Joe Brock, Reuters
LONDON (Reuters) - Oil rose above $64 on Tuesday, after industry sources said Saudi Arabia had already made substantial cuts in supplies and helped the market recoup earlier losses.
Saudi Arabia, the world's biggest oil exporter, has reduced exports by around 900,000 barrels per day from a peak in August, one source said.
U.S. light crude for December delivery was up 69 cents at $64.60 a barrel by 7:07 a.m. EDT. It had touched a session low earlier of $62.25. Oil suffered its biggest monthly drop ever in October.
London Brent crude was up 42 cents at $60.90 a barrel. Earlier Brent had touched a 20-month low of $58.38 a barrel.
"Saudi Arabia cutting supplies could be supportive," said Christopher Bellew at Bache Commodities, "But it could also be bearish, pointing to reduced demand from customers."

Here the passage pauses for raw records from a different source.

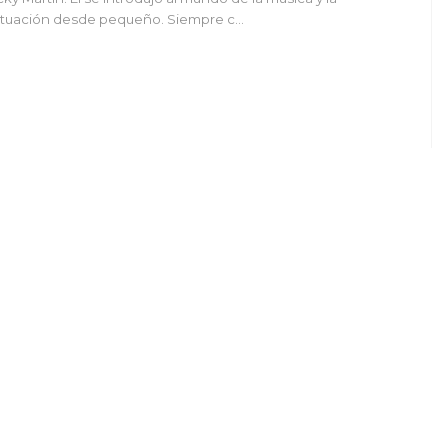
tuación desde pequeño. Siempre c…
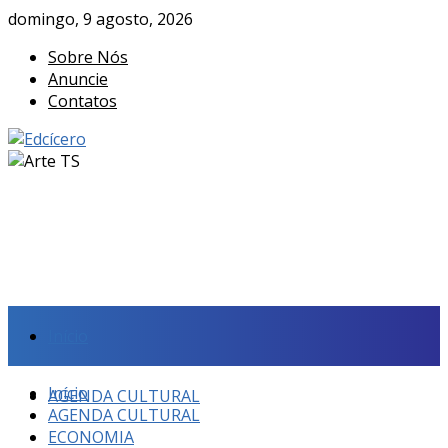
domingo, 9 agosto, 2026
Sobre Nós
Anuncie
Contatos
Início
Início
AGENDA CULTURAL
AGENDA CULTURAL
ECONOMIA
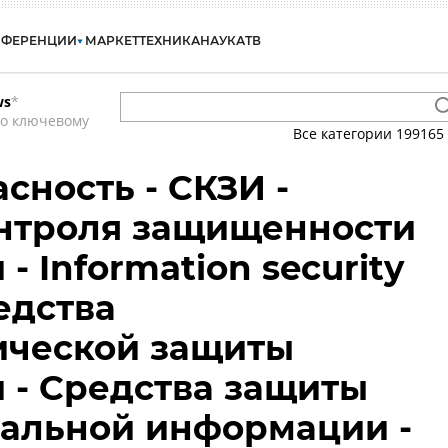
НФЕРЕНЦИИ
МАРКЕТ
ТЕХНИКА
НАУКА
ТВ
ws
*
по ключевому
Все категории
199165
сность - СКЗИ -
онтроля защищенности
 Information security
редства
ической защиты
 - Средства защиты
альной информации -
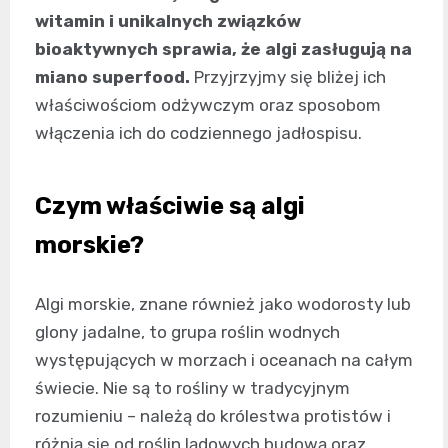
witamin i unikalnych związków
bioaktywnych sprawia, że algi zasługują na
miano superfood.
Przyjrzyjmy się bliżej ich
właściwościom odżywczym oraz sposobom
włączenia ich do codziennego jadłospisu.
Czym właściwie są algi
morskie?
Algi morskie, znane również jako wodorosty lub
glony jadalne, to grupa roślin wodnych
występujących w morzach i oceanach na całym
świecie. Nie są to rośliny w tradycyjnym
rozumieniu – należą do królestwa protistów i
różnią się od roślin lądowych budową oraz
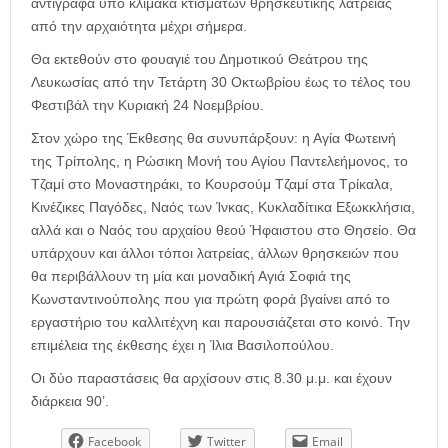
αντίγραφα υπό κλίμακα κτισμάτων θρησκευτικής λατρείας
από την αρχαιότητα μέχρι σήμερα.
Θα εκτεθούν στο φουαγιέ του Δημοτικού Θεάτρου της
Λευκωσίας από την Τετάρτη 30 Οκτωβρίου έως το τέλος του
Φεστιβάλ την Κυριακή 24 Νοεμβρίου.
Στον χώρο της Έκθεσης θα συνυπάρξουν: η Αγία Φωτεινή
της Τρίπολης, η Ρώσικη Μονή του Αγίου Παντελεήμονος, το
Τζαμί στο Μοναστηράκι, το Κουρσούμ Τζαμί στα Τρίκαλα,
Κινέζικες Παγόδες, Ναός των Ίνκας, Κυκλαδίτικα Εξωκκλήσια,
αλλά και ο Ναός του αρχαίου θεού Ήφαιστου στο Θησείο. Θα
υπάρχουν και άλλοι τόποι λατρείας, άλλων θρησκειών που
θα περιβάλλουν τη μία και μοναδική Αγιά Σοφιά της
Κωνσταντινούπολης που για πρώτη φορά βγαίνει από το
εργαστήριο του καλλιτέχνη και παρουσιάζεται στο κοινό. Την
επιμέλεια της έκθεσης έχει η Ίλια Βασιλοπούλου.
Οι δύο παραστάσεις θα αρχίσουν στις 8.30 μ.μ. και έχουν
διάρκεια 90’.
Facebook
Twitter
Email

Earlier, the market had fallen more than a dollar, pressured partly by expectations that oil refiners will have to cut output because of weak demand for fuel.
All markets were awaiting the outcome of the U.S. presidential election.
Saudi Arabia's supply cut eases doubts about whether the world's top exporter would comply quickly with a 1.5 million barrel per day output cut agreed by the Organization of the Petroleum Exporting Countries in Vienna last month.
Other OPEC members have also cut back.
The United Arab Emirates has reduced its production to around 2.3 million barrels per day (bpd) from around 2.5 million bpd, a top state oil company official said on Tuesday.
Qatar has cut exports to Asia by about 40,000 barrels per day (bpd) from this month, Energy Minister Abdullah al-Attiyah told Reuters.
Crude oil has plummeted from a record above $147 a barrel in July as the credit crisis in the global banking sector has started to hit the wider economy. This has already dampened fuel consumption in the United States, the world's top oil consumer, and other major consumer nations.
U.S. auto sales plunged 32 percent in October to lows unseen in a quarter century, while U.S. factory activity -- a barometer for future oil demand -- fell to its lowest in 26 years.